*** SUPPLIED PASSAGE ***

Tunisia
Mothers in Tunisia are Standing Up and Strong
On Wednesday, mothers in the Tunisian capital rallied outside a courthouse to denounce the perceived arbitrary arrests by authorities of their children — including many minors, for group anti-government protests that saw several nights of unrest in the country.
Meriem Ben Salem, the mother of an 18-year-old arrested in connection with urban unrest, is not standing for the situation at all.
"Why did they (the law enforcement) push open the door and take my boy like that, from inside? If they had found him outside, they would have had the right to take him, they would have had the right to take him if he had been outside. But from inside? Is this a land of justice? Sorry, but it is a country of injustice. An injustice that I saw with my own eyes."
Illegal Arrests?
Some claim their children were arrested for violating the imposed coronavirus-prevention night-time curfew while others say their children had not even participated in the demonstrations.
Human rights groups state that at least 1,000 people have been detained — many without access to legal or medical assistance.
Antonio Manganella, a Mediterranean director of Lawyers Without Borders, explains the current state of affairs.
"There is a strategy in place which aims to dissuade protesters and young people from going out again in the streets. These very strong sentences which seem to have been handed down for 2 years etc. But obviously, we cannot decide without having the file, but what I can tell you is that fixing a general sentence for a group has no meaning in law."
**Context
**
The protests erupted on January 14, before easing on Wednesday night, as many Tunisians decry unfulfilled promises by the government and demand change 10 years after an uprising that ousted Zine El Abidine Ben Ali.

*** End of SUPPLIED PASSAGE ***
*** GIVEN RECORDS ***

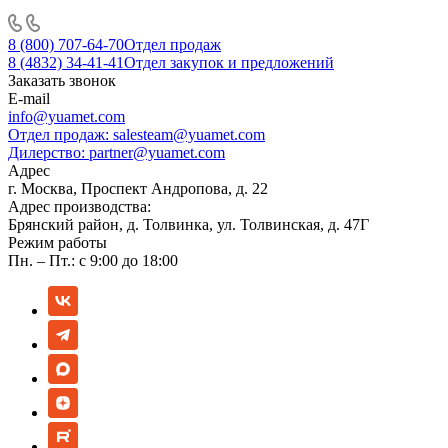
8 (800) 707-64-70
Отдел продаж
8 (4832) 34-41-41
Отдел закупок и предложений
Заказать звонок
E-mail
info@yuamet.com
Отдел продаж:
salesteam@yuamet.com
Дилерство:
partner@yuamet.com
Адрес
г. Москва, Проспект Андропова, д. 22
Адрес производства:
Брянский район, д. Толвинка, ул. Толвинская, д. 47Г
Режим работы
Пн. – Пт.: с 9:00 до 18:00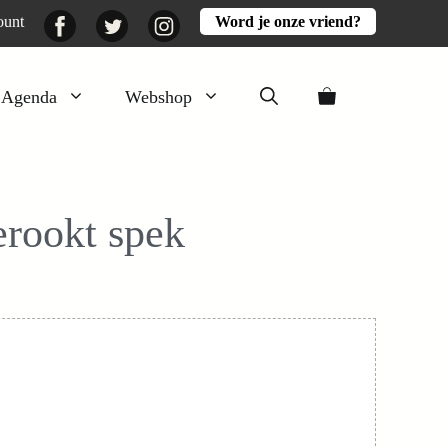
Facebook
Twitter
Instagram
ount
Word je onze vriend?
Agenda
Webshop
Veluwezomer
Aarde en mest
erookt spek
Activiteiten
Boeken
Mooi
Lekker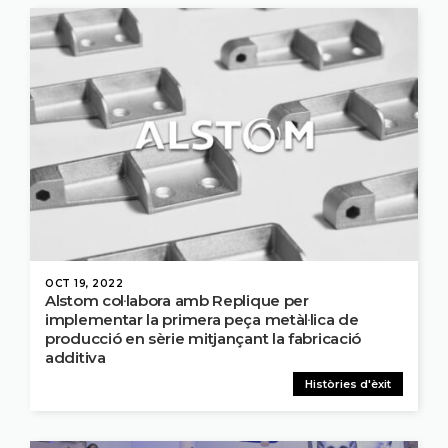
OCT 19, 2022
Alstom col·labora amb Replique per
implementar la primera peça metàl·lica de
producció en sèrie mitjançant la fabricació
additiva
Històries d'èxit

*** End of GIVEN RECORDS ***

▶ [WHAT YOU HAVE TO DO]:
Answer these questions from the article on Tunisia:
(a) How old is Meriem Ben Salem's son who was arrested?
(b) According to human rights groups, at least how many people have been detained?
(c) On what date did the protests erupt?

▶ [TASK OUTPUT]:
(a) 18 years old
(b) At least 1,000 people
(c) January 14